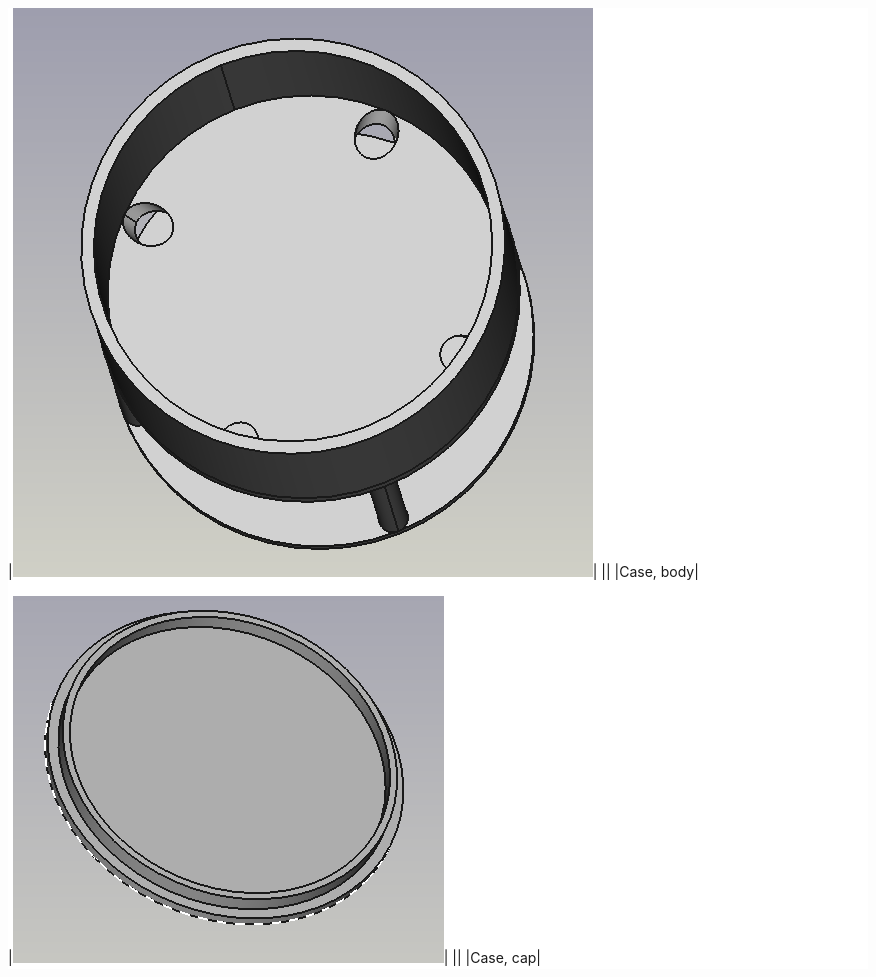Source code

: |![](./images/finalproject/case_body.png)|
||
|Case, body|

|![](./images/finalproject/case_cap.png)|
||
|Case, cap|
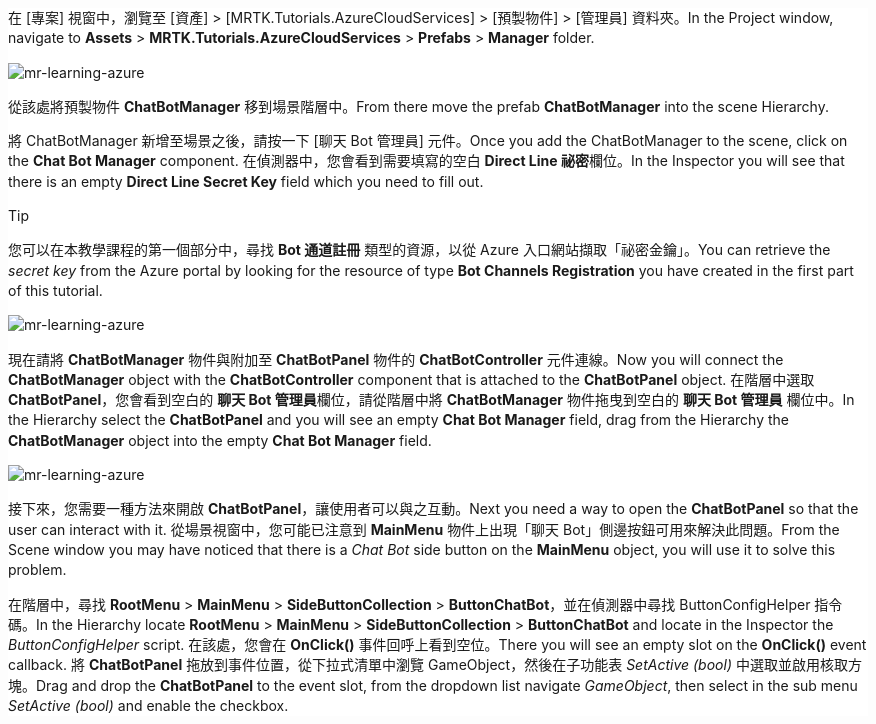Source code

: <span data-ttu-id="d2799-188">在 [專案] 視窗中，瀏覽至 [資產] > [MRTK.Tutorials.AzureCloudServices] > [預製物件] > [管理員] 資料夾。</span><span class="sxs-lookup"><span data-stu-id="d2799-188">In the Project window, navigate to **Assets** > **MRTK.Tutorials.AzureCloudServices** > **Prefabs** > **Manager** folder.</span></span>

![mr-learning-azure](images/mr-learning-azure/tutorial5-section6-step1-1.png)

<span data-ttu-id="d2799-190">從該處將預製物件 **ChatBotManager** 移到場景階層中。</span><span class="sxs-lookup"><span data-stu-id="d2799-190">From there move the prefab **ChatBotManager** into the scene Hierarchy.</span></span>

<span data-ttu-id="d2799-191">將 ChatBotManager 新增至場景之後，請按一下 [聊天 Bot 管理員] 元件。</span><span class="sxs-lookup"><span data-stu-id="d2799-191">Once you add the ChatBotManager to the scene, click on the **Chat Bot Manager** component.</span></span>
<span data-ttu-id="d2799-192">在偵測器中，您會看到需要填寫的空白 **Direct Line 祕密**欄位。</span><span class="sxs-lookup"><span data-stu-id="d2799-192">In the Inspector you will see that there is an empty **Direct Line Secret Key** field which you need to fill out.</span></span>

> [!TIP]
> <span data-ttu-id="d2799-193">您可以在本教學課程的第一個部分中，尋找 **Bot 通道註冊** 類型的資源，以從 Azure 入口網站擷取「祕密金鑰」。</span><span class="sxs-lookup"><span data-stu-id="d2799-193">You can retrieve the *secret key* from the Azure portal by looking for the resource of type **Bot Channels Registration** you have created in the first part of this tutorial.</span></span>

![mr-learning-azure](images/mr-learning-azure/tutorial5-section6-step1-2.png)

<span data-ttu-id="d2799-195">現在請將 **ChatBotManager** 物件與附加至 **ChatBotPanel** 物件的 **ChatBotController** 元件連線。</span><span class="sxs-lookup"><span data-stu-id="d2799-195">Now you will connect the **ChatBotManager** object with the **ChatBotController** component that is attached to the **ChatBotPanel** object.</span></span> <span data-ttu-id="d2799-196">在階層中選取 **ChatBotPanel**，您會看到空白的 **聊天 Bot 管理員**欄位，請從階層中將 **ChatBotManager** 物件拖曳到空白的 **聊天 Bot 管理員** 欄位中。</span><span class="sxs-lookup"><span data-stu-id="d2799-196">In the Hierarchy select the **ChatBotPanel** and you will see an empty **Chat Bot Manager** field, drag from the Hierarchy the **ChatBotManager** object into the empty **Chat Bot Manager** field.</span></span>

![mr-learning-azure](images/mr-learning-azure/tutorial5-section6-step1-3.png)

<span data-ttu-id="d2799-198">接下來，您需要一種方法來開啟 **ChatBotPanel**，讓使用者可以與之互動。</span><span class="sxs-lookup"><span data-stu-id="d2799-198">Next you need a way to open the **ChatBotPanel** so that the user can interact with it.</span></span> <span data-ttu-id="d2799-199">從場景視窗中，您可能已注意到 **MainMenu** 物件上出現「聊天 Bot」側邊按鈕可用來解決此問題。</span><span class="sxs-lookup"><span data-stu-id="d2799-199">From the Scene window you may have noticed that there is a *Chat Bot* side button on the **MainMenu** object, you will use it to solve this problem.</span></span>

<span data-ttu-id="d2799-200">在階層中，尋找 **RootMenu** > **MainMenu** > **SideButtonCollection** > **ButtonChatBot**，並在偵測器中尋找 ButtonConfigHelper 指令碼。</span><span class="sxs-lookup"><span data-stu-id="d2799-200">In the Hierarchy locate **RootMenu** > **MainMenu** > **SideButtonCollection** > **ButtonChatBot** and locate in the Inspector the *ButtonConfigHelper* script.</span></span> <span data-ttu-id="d2799-201">在該處，您會在 **OnClick()** 事件回呼上看到空位。</span><span class="sxs-lookup"><span data-stu-id="d2799-201">There you will see an empty slot on the **OnClick()** event callback.</span></span> <span data-ttu-id="d2799-202">將 **ChatBotPanel** 拖放到事件位置，從下拉式清單中瀏覽 GameObject，然後在子功能表 *SetActive (bool)* 中選取並啟用核取方塊。</span><span class="sxs-lookup"><span data-stu-id="d2799-202">Drag and drop the **ChatBotPanel** to the event slot, from the dropdown list navigate *GameObject*, then select in the sub menu *SetActive (bool)* and enable the checkbox.</span></span>
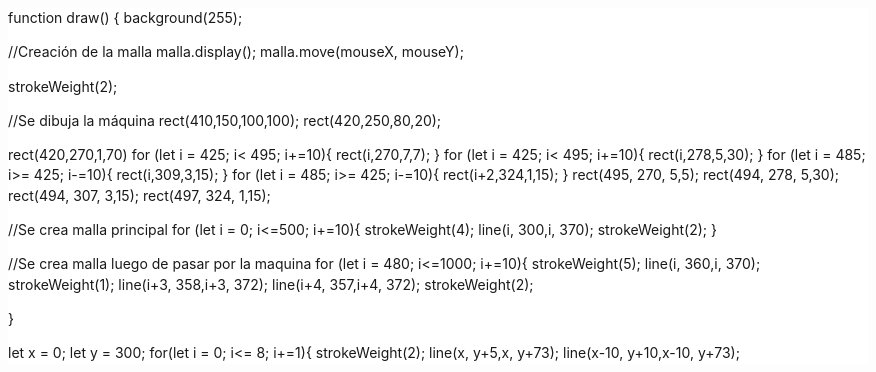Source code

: function draw() {
  background(255);

  
  //Creación de la malla
  malla.display();
  malla.move(mouseX, mouseY);

  strokeWeight(2);

  //Se dibuja la máquina
  rect(410,150,100,100);
  rect(420,250,80,20);
  
  rect(420,270,1,70)
  for (let i = 425; i< 495; i+=10){
    rect(i,270,7,7);
  }
  for (let i = 425; i< 495; i+=10){
    rect(i,278,5,30);
  }
  for (let i = 485; i>= 425; i-=10){
    rect(i,309,3,15);
  }
  for (let i = 485; i>= 425; i-=10){
    rect(i+2,324,1,15);
  }
  rect(495, 270, 5,5);
  rect(494, 278, 5,30);
  rect(494, 307, 3,15);
  rect(497, 324, 1,15);

  //Se crea malla principal
  for (let i = 0; i<=500; i+=10){
    strokeWeight(4);
    line(i, 300,i, 370);
    strokeWeight(2);
  }

  //Se crea malla luego de pasar por la maquina
  for (let i = 480; i<=1000; i+=10){
    strokeWeight(5);
    line(i, 360,i, 370);
    strokeWeight(1);
    line(i+3, 358,i+3, 372);
    line(i+4, 357,i+4, 372);
    strokeWeight(2);

  }
  
  let x = 0;
  let y = 300;
  for(let i = 0; i<= 8; i+=1){
    strokeWeight(2);
    line(x, y+5,x, y+73);
    line(x-10, y+10,x-10, y+73);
········
# Brief
An exact copy of every record above is required, with all pictures omitted.

# Solution for this exercise
Source code

: |![](./images/finalproject/case_body.png)|
||
|Case, body|

|![](./images/finalproject/case_cap.png)|
||
|Case, cap|
Source code

: <span data-ttu-id="d2799-188">在 [專案] 視窗中，瀏覽至 [資產] > [MRTK.Tutorials.AzureCloudServices] > [預製物件] > [管理員] 資料夾。</span><span class="sxs-lookup"><span data-stu-id="d2799-188">In the Project window, navigate to **Assets** > **MRTK.Tutorials.AzureCloudServices** > **Prefabs** > **Manager** folder.</span></span>

![mr-learning-azure](images/mr-learning-azure/tutorial5-section6-step1-1.png)

<span data-ttu-id="d2799-190">從該處將預製物件 **ChatBotManager** 移到場景階層中。</span><span class="sxs-lookup"><span data-stu-id="d2799-190">From there move the prefab **ChatBotManager** into the scene Hierarchy.</span></span>

<span data-ttu-id="d2799-191">將 ChatBotManager 新增至場景之後，請按一下 [聊天 Bot 管理員] 元件。</span><span class="sxs-lookup"><span data-stu-id="d2799-191">Once you add the ChatBotManager to the scene, click on the **Chat Bot Manager** component.</span></span>
<span data-ttu-id="d2799-192">在偵測器中，您會看到需要填寫的空白 **Direct Line 祕密**欄位。</span><span class="sxs-lookup"><span data-stu-id="d2799-192">In the Inspector you will see that there is an empty **Direct Line Secret Key** field which you need to fill out.</span></span>

> [!TIP]
> <span data-ttu-id="d2799-193">您可以在本教學課程的第一個部分中，尋找 **Bot 通道註冊** 類型的資源，以從 Azure 入口網站擷取「祕密金鑰」。</span><span class="sxs-lookup"><span data-stu-id="d2799-193">You can retrieve the *secret key* from the Azure portal by looking for the resource of type **Bot Channels Registration** you have created in the first part of this tutorial.</span></span>

![mr-learning-azure](images/mr-learning-azure/tutorial5-section6-step1-2.png)

<span data-ttu-id="d2799-195">現在請將 **ChatBotManager** 物件與附加至 **ChatBotPanel** 物件的 **ChatBotController** 元件連線。</span><span class="sxs-lookup"><span data-stu-id="d2799-195">Now you will connect the **ChatBotManager** object with the **ChatBotController** component that is attached to the **ChatBotPanel** object.</span></span> <span data-ttu-id="d2799-196">在階層中選取 **ChatBotPanel**，您會看到空白的 **聊天 Bot 管理員**欄位，請從階層中將 **ChatBotManager** 物件拖曳到空白的 **聊天 Bot 管理員** 欄位中。</span><span class="sxs-lookup"><span data-stu-id="d2799-196">In the Hierarchy select the **ChatBotPanel** and you will see an empty **Chat Bot Manager** field, drag from the Hierarchy the **ChatBotManager** object into the empty **Chat Bot Manager** field.</span></span>

![mr-learning-azure](images/mr-learning-azure/tutorial5-section6-step1-3.png)

<span data-ttu-id="d2799-198">接下來，您需要一種方法來開啟 **ChatBotPanel**，讓使用者可以與之互動。</span><span class="sxs-lookup"><span data-stu-id="d2799-198">Next you need a way to open the **ChatBotPanel** so that the user can interact with it.</span></span> <span data-ttu-id="d2799-199">從場景視窗中，您可能已注意到 **MainMenu** 物件上出現「聊天 Bot」側邊按鈕可用來解決此問題。</span><span class="sxs-lookup"><span data-stu-id="d2799-199">From the Scene window you may have noticed that there is a *Chat Bot* side button on the **MainMenu** object, you will use it to solve this problem.</span></span>

<span data-ttu-id="d2799-200">在階層中，尋找 **RootMenu** > **MainMenu** > **SideButtonCollection** > **ButtonChatBot**，並在偵測器中尋找 ButtonConfigHelper 指令碼。</span><span class="sxs-lookup"><span data-stu-id="d2799-200">In the Hierarchy locate **RootMenu** > **MainMenu** > **SideButtonCollection** > **ButtonChatBot** and locate in the Inspector the *ButtonConfigHelper* script.</span></span> <span data-ttu-id="d2799-201">在該處，您會在 **OnClick()** 事件回呼上看到空位。</span><span class="sxs-lookup"><span data-stu-id="d2799-201">There you will see an empty slot on the **OnClick()** event callback.</span></span> <span data-ttu-id="d2799-202">將 **ChatBotPanel** 拖放到事件位置，從下拉式清單中瀏覽 GameObject，然後在子功能表 *SetActive (bool)* 中選取並啟用核取方塊。</span><span class="sxs-lookup"><span data-stu-id="d2799-202">Drag and drop the **ChatBotPanel** to the event slot, from the dropdown list navigate *GameObject*, then select in the sub menu *SetActive (bool)* and enable the checkbox.</span></span>
Source code

: function draw() {
  background(255);

  
  //Creación de la malla
  malla.display();
  malla.move(mouseX, mouseY);

  strokeWeight(2);

  //Se dibuja la máquina
  rect(410,150,100,100);
  rect(420,250,80,20);
  
  rect(420,270,1,70)
  for (let i = 425; i< 495; i+=10){
    rect(i,270,7,7);
  }
  for (let i = 425; i< 495; i+=10){
    rect(i,278,5,30);
  }
  for (let i = 485; i>= 425; i-=10){
    rect(i,309,3,15);
  }
  for (let i = 485; i>= 425; i-=10){
    rect(i+2,324,1,15);
  }
  rect(495, 270, 5,5);
  rect(494, 278, 5,30);
  rect(494, 307, 3,15);
  rect(497, 324, 1,15);

  //Se crea malla principal
  for (let i = 0; i<=500; i+=10){
    strokeWeight(4);
    line(i, 300,i, 370);
    strokeWeight(2);
  }

  //Se crea malla luego de pasar por la maquina
  for (let i = 480; i<=1000; i+=10){
    strokeWeight(5);
    line(i, 360,i, 370);
    strokeWeight(1);
    line(i+3, 358,i+3, 372);
    line(i+4, 357,i+4, 372);
    strokeWeight(2);

  }
  
  let x = 0;
  let y = 300;
  for(let i = 0; i<= 8; i+=1){
    strokeWeight(2);
    line(x, y+5,x, y+73);
    line(x-10, y+10,x-10, y+73);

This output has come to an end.